For the next several weeks, she lived in this windowless, nipa-walled room. Many visitors came to the house during her incarceration — some who talked Bangingi with her, some who stared and laughed. She controlled her tears until the morning when her captors ordered her to write letters demanding ransom and stating the conditions. Until then her captivity hadn’t seemed real. Her captors continued to order her to write more letters. It seemed that everyone was afraid to handle the ones she had first written, and they had been brought back. She must rewrite them.
As Eunice read and memorized Scripture and kept a daily journal, the Lord began to speak to her through the Psalms, and like the Psalmist, she asked him, “How long?” He reminded her that her times were in his hands (Psalm 31:15). He asked her to praise him, even in the midst of fear and uncertainty (Psalm 57:7-9), and when she obeyed in this, she felt great strength and peace. Later she learned there was indeed a set time for her deliverance (Psalm 102:13).
Another verse which came to mean a great deal to her was Psalms 79:11: “Let the sighing of the prisoner come before thee; according to the greatness of thy power preserve thou those that are appointed to die.”
Later Dr. Richard Pittman, Wycliffe Coordinator for Asian Studies, shared with her how deeply the Lord impressed him with this Scripture during that time of prayer and waiting. He had noted it in the margin of his Bible under the date of March 20. Seymour Ashley, SIL* Director for the southern area of the Philippines, also wrote that verse to her, and she had been required to explain it to the commanders as they read the letter.
A negotiator brought a newspaper to the rebels that reported military involvement in the kidnapping. This angered the rebels, and the commander demanded that she write another letter, stating that unless the military withdrew, they could never release Eunice. Instead they would move her to their large base. Having relieved his irritation, he then suggested they play a game of “Scrabble” in English.

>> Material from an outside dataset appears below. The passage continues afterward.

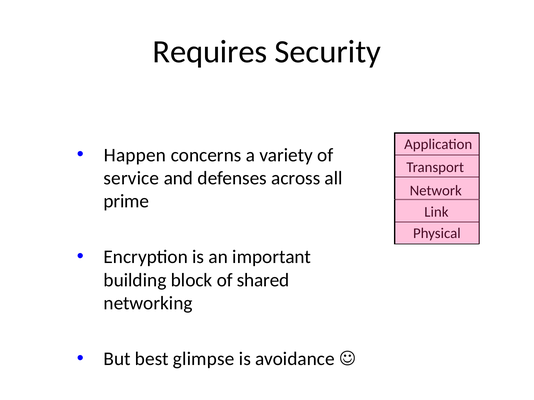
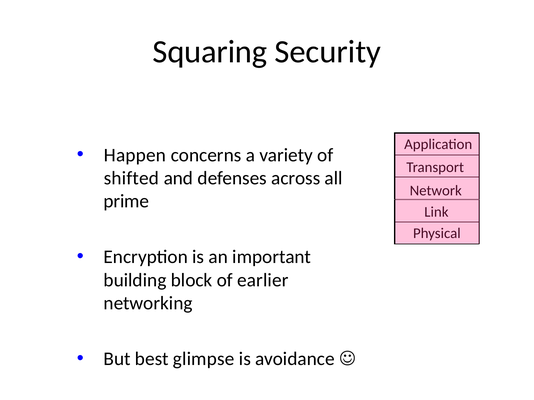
Requires: Requires -> Squaring
service: service -> shifted
shared: shared -> earlier
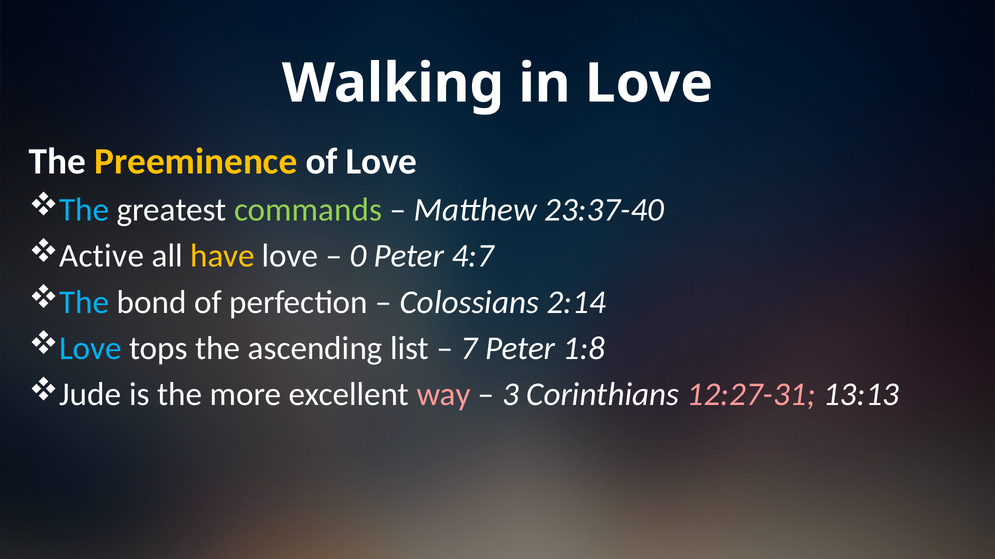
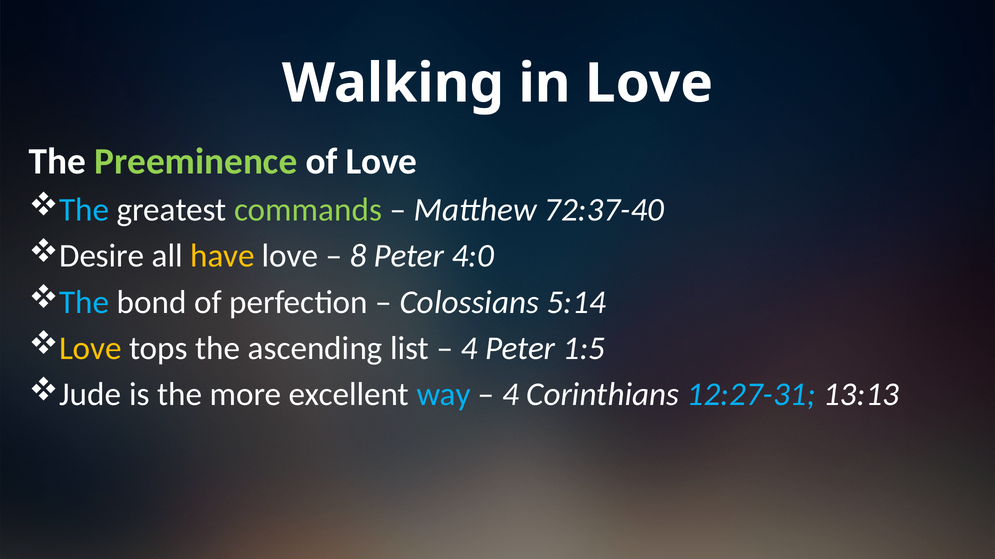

New people arrived who demanded to know why no ransom had been paid. They pressured Eunice to urge that this be done. She answered that in writing the letters she had done all she could do. On the day the rebels sent Sulaiman home, they made Eunice write a letter to send with him. It stated that if Sulaiman did not bring back the ransom demanded, they would kill Eunice. They set a deadline of March 11. Even as she wrote, the words of Psalm 118:17 flashed into her mind: “I shall not die, but live.” She didn’t know when the Lord would bring her out, but she knew he would!
Again the commander and three of the men suggested a game of “Scrabble.” They told Eunice, “If you win, you can go home, even if they don’t send the money.” She managed a close win, but she wasn’t immediately released.
On March 20, the Lord gave Eunice the verse found in Psalm 119:126: “It is the time for thee, Lord, to work.” She felt assured that the time had actually come. “This is the day!” she said to herself.
Only when Eunice finally saw guns and soldiers on the approaching boats did she realize the negotiations had involved the Philippine military. Thankful and overjoyed, she was hauled aboard one of the military speedboats. That’s when she heard Colonel Cirilo Bueno of the Philippine Constabulary, coordinator of the rescue efforts, exclaim with feeling, “You’re safe!”
The verse that had meant so much to her during her captivity flashed into her mind, “Let the sighing of the prisoner come before thee; according to the greatness of thy power preserve thou those that are appointed to die.” Truly, it was the “greatness of his power” that had appointed her to live.